Um estudo conduzido com moradores de uma comunidade isolada dos Andes, no Equador, que possui alta incidência de nanismo, mostra que essa mutação genética pode estar relacionada à diminuição do risco de câncer e diabetes. Em um futuro próximo, a descoberta pode ser usada na prevenção dessas doenças.
A pesquisa, publicada recentemente na Science Translational Medicine, documentou os casos das duas enfermidades na população da província de Loja durante 22 anos. No total, 1.600 pessoas foram analisadas, sendo que 99 delas possuíam a síndrome de Laron, uma deficiência genética rara que inibe a ação do hormônio do crescimento.
Durante todo o período do estudo, os pesquisadores não registraram sequer um caso de diabetes entre os portadores da síndrome e notaram que apenas um indivíduo desenvolveu câncer, ainda assim, não letal. Já entre as pessoas de estatura normal, 5% foram diagnosticadas com diabetes e 17% com câncer, estatísticas consideradas habituais.
Os pesquisadores concluíram que a baixa atividade de hormônio do crescimento dos indivíduos com nanismo diminui o risco de câncer e os torna mais tolerantes à insulina, o que impede o diabetes tipo 2, doença causada pela resistência do organismo a essa substância.
O líder do estudo, o médico Jaime Guevara-Aguirre, do Instituto de Endocrinologia, Metabolismo e Reprodução do Equador, conta que descobriu essa curiosa população em 1987 e que, desde então, estuda a ligação do nanismo com a ausência de doenças ligadas ao envelhecimento.
“Notei que esses meus pacientes não tinham câncer, enquanto que seus parentes tinham, mas na época me disseram que era um grupo muito pequeno para se tirar alguma conclusão e, por isso, esperei todos esses anos para publicar a pesquisa junto com Valter Longo”, conta Guevara-Aguirre.
Valter Longo, da Universidade do Sul da Califórnia, é o segundo autor do estudo. De acordo com o pesquisador, a descoberta pode ajudar no desenvolvimento de novos medicamentos de redução do hormônio do crescimento para prevenção de câncer, diabetes e outras doenças, como o acidente vascular cerebral.
“Ainda precisamos realizar mais estudos clínicos, mas potencialmente não estamos muito longe disso”, afirma Valter Longo.
O médico defende que essas drogas, quando prontas, deveriam ser usadas primeiramente em pessoas com histórico familiar de câncer e diabetes e que não tenham idade avançada, pois a produção do hormônio do crescimento cai naturalmente conforme envelhecemos.
Pesquisas anteriores com camundongos já haviam demonstrado que a inibição do hormônio do crescimento estava relacionada à diminuição do risco de câncer e a uma vida mais longa. O diferencial do estudo de Guevara-Aguirre e Longo é comprovar que o mesmo acontece com humanos.
Os cientistas ainda não sabem dizer ao certo por que a redução do hormônio impede o câncer. Para Longo, uma possível explicação é que, como as células dos portadores de nanismo não crescem tanto, elas investem sua energia na autoproteção. Mas, para comprovar essa hipótese, mais pesquisas são necessárias.

**Atividade:**
Responda a partir do texto sobre o nanismo no Equador:
(a) Quantas pessoas foram analisadas no total, e quantas delas tinham a síndrome de Laron?
(b) Em que ano Jaime Guevara-Aguirre descobriu essa população?
(c) De qual universidade é Valter Longo?

**Registros fornecidos:**

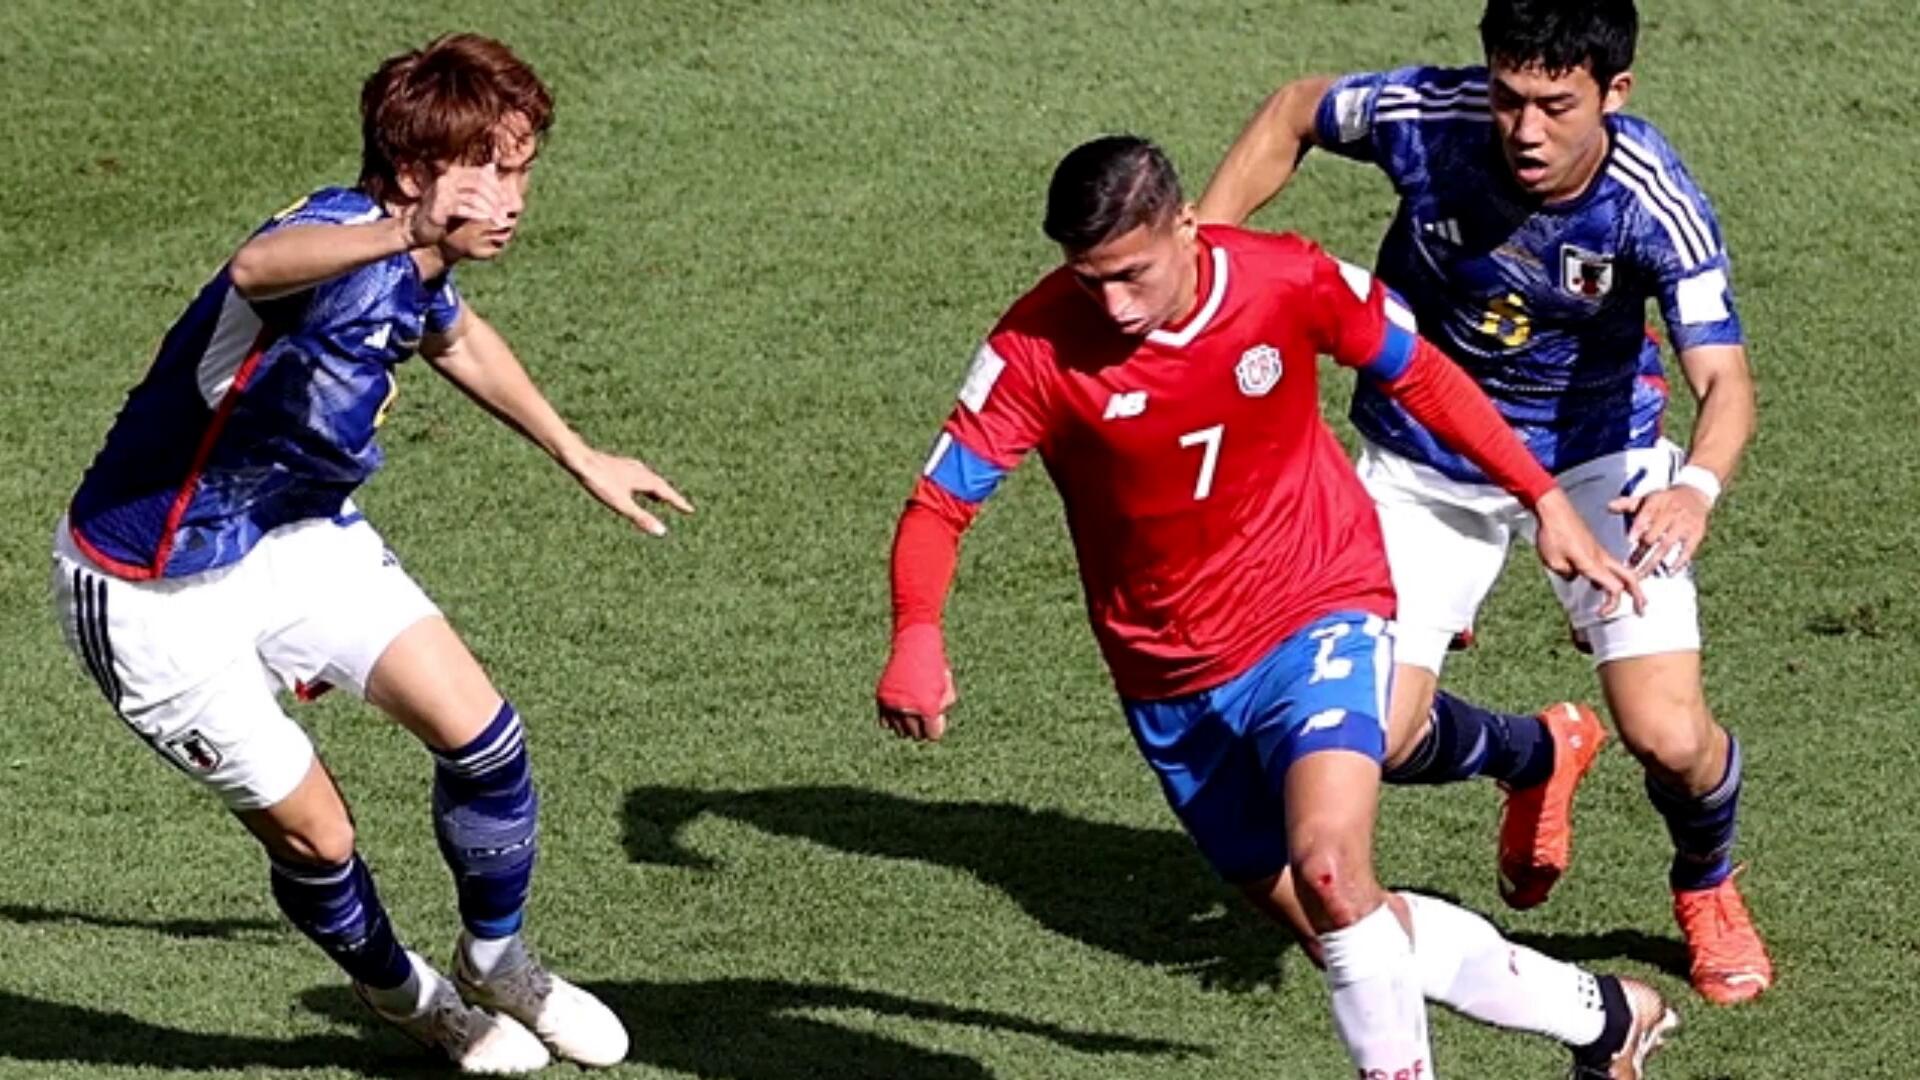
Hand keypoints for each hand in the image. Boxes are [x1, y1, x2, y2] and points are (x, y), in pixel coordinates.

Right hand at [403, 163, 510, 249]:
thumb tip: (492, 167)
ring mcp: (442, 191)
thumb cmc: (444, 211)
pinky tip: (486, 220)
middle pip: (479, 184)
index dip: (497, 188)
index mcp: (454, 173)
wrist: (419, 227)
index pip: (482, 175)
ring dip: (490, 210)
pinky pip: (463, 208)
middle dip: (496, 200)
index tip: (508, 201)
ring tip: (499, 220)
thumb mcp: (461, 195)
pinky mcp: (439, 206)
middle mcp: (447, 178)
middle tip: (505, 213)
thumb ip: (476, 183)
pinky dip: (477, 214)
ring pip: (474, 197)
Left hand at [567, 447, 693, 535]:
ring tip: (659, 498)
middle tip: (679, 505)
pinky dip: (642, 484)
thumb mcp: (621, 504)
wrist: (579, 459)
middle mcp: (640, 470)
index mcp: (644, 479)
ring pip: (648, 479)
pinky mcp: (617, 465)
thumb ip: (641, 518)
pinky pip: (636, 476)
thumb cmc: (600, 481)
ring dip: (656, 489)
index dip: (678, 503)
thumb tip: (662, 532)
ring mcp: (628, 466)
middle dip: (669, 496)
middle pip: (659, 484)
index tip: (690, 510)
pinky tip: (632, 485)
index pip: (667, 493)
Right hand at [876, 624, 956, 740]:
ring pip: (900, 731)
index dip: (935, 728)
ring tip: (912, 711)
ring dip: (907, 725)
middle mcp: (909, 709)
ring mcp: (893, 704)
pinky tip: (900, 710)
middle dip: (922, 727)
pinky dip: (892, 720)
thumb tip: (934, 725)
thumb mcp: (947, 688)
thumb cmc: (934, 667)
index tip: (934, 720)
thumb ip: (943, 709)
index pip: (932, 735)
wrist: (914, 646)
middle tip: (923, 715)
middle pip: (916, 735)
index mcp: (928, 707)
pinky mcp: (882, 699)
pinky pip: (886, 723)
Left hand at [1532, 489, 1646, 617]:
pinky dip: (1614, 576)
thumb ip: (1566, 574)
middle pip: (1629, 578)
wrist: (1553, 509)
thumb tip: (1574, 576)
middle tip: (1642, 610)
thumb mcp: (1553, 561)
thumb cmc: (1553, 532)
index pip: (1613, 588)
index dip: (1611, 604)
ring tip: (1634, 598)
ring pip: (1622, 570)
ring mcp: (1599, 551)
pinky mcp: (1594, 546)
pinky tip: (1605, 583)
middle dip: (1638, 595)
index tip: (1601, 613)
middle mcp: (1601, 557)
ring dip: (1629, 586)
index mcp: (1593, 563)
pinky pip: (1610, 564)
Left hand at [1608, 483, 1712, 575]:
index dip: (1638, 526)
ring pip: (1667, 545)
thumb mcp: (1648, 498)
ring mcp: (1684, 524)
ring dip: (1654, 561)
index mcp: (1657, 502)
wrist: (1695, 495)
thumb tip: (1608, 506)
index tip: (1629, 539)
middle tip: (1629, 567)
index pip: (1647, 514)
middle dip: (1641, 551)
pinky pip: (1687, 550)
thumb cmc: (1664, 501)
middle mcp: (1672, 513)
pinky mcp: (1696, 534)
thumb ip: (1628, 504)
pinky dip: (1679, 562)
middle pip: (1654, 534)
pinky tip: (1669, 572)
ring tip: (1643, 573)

**Sua resposta:**
(a) 1.600 pessoas, das quais 99 tinham a síndrome de Laron.
(b) Em 1987.
(c) Da Universidade do Sul da Califórnia.